The king, of course, himself just before the Babylonians had encircled Jerusalem, and the king and a company of men sought to escape during the night. And they went out one of the gates, and they fled towards the wilderness, but the Babylonians pursued after them, caught them near Jericho, and there Zedekiah's sons were killed before him. And as soon as they, he watched them kill his sons, then they poked out his eyes and they carried him captive to Babylon. And Zedekiah died in Babylon. And it was, there was an interesting prophecy in Jeremiah, chapter thirty-two concerning Zedekiah, how that he would be led, indicating blindness, unto. It said he would see his sons die and he would be led captive to Babylon. And so that prophecy of Jeremiah was fulfilled.

Now, they left only the very poorest people in the land to keep the vineyards and so forth. The rest were all taken captive or killed. They put a fellow Gedaliah in charge, sort of the governor over the land, but some of the people after a while conspired against Gedaliah. They assassinated them. They assassinated Gedaliah, and so then they became frightened. They realized that when Nebuchadnezzar hears about this, he's going to send and wipe all of us out. And so the remnant of the people that were left fled on down into Egypt, and thus, you have the death of Judah.

Another nation that have been a mighty nation. Another nation that had known the power of God. Another nation that was created by God. And as long as God was at the center of the nation, they were strong and victorious. But when they failed and turned from God, they became destroyed by their enemies and the nations ceased to exist as such. Now for seventy years Jeremiah prophesied they would be in Babylon in captivity. And again, you really need Jeremiah as a background to this particular period of history. Also, of course, now as you get into Babylonian captivity, you need the prophecies of Ezekiel and Daniel and so forth. And so these all are good background for this particular point of history.

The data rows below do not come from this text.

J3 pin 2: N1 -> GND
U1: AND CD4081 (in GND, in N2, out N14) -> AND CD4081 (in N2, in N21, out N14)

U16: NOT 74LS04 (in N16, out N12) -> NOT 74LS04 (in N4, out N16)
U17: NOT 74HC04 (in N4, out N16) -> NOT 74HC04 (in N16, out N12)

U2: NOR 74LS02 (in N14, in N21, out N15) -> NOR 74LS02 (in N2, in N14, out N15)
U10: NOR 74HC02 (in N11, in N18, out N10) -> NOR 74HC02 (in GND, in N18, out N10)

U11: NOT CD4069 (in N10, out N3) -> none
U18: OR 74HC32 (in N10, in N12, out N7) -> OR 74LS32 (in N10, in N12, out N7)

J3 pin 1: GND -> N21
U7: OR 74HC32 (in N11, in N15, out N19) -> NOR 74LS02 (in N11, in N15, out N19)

As we start into the books of the Chronicles of the kings of Judah, you remember that all the way through from First Samuel till now, we have been reading, "And the rest of the acts are they not recorded in the chronicles of the kings of Judah." So you're going to get further details on a lot of the kings of Judah. Not in the kings of Israel. We do not have the chronicles of the kings of Israel. But these are more or less the official court records, the court documents that record the reigns of the kings, their accomplishments and all, as we get into Chronicles. So in a sense, it is going to be going over the same period of history from Saul to Zedekiah as we deal with the kings of Judah. But yet, we will get further insight and details on many of the kings. Much of the insight in detail is very valuable and very interesting. And I think you'll enjoy the books of First and Second Chronicles as we deal now with the Chronicles of the kings of Judah.

And so your assignment, of course, is to go ahead and start reading First Chronicles, along with Isaiah, Ezekiel, Daniel and Jeremiah. Might as well be smart, no premium on being dumb.

May the Lord give you an especially good week this week. Oh, may God deliver you from the power, the strong power of your own fleshly desires that would drag you down and cause you to live like other men in the world around you. And may you live a life that is pleasing unto the Lord. May you stand with Josiah before the law of the Lord and make a covenant to obey God and to follow after God and to serve Him with your whole heart and soul. May God anoint you and give you that strength that you need to fulfill the commitment that you made. In Jesus' name.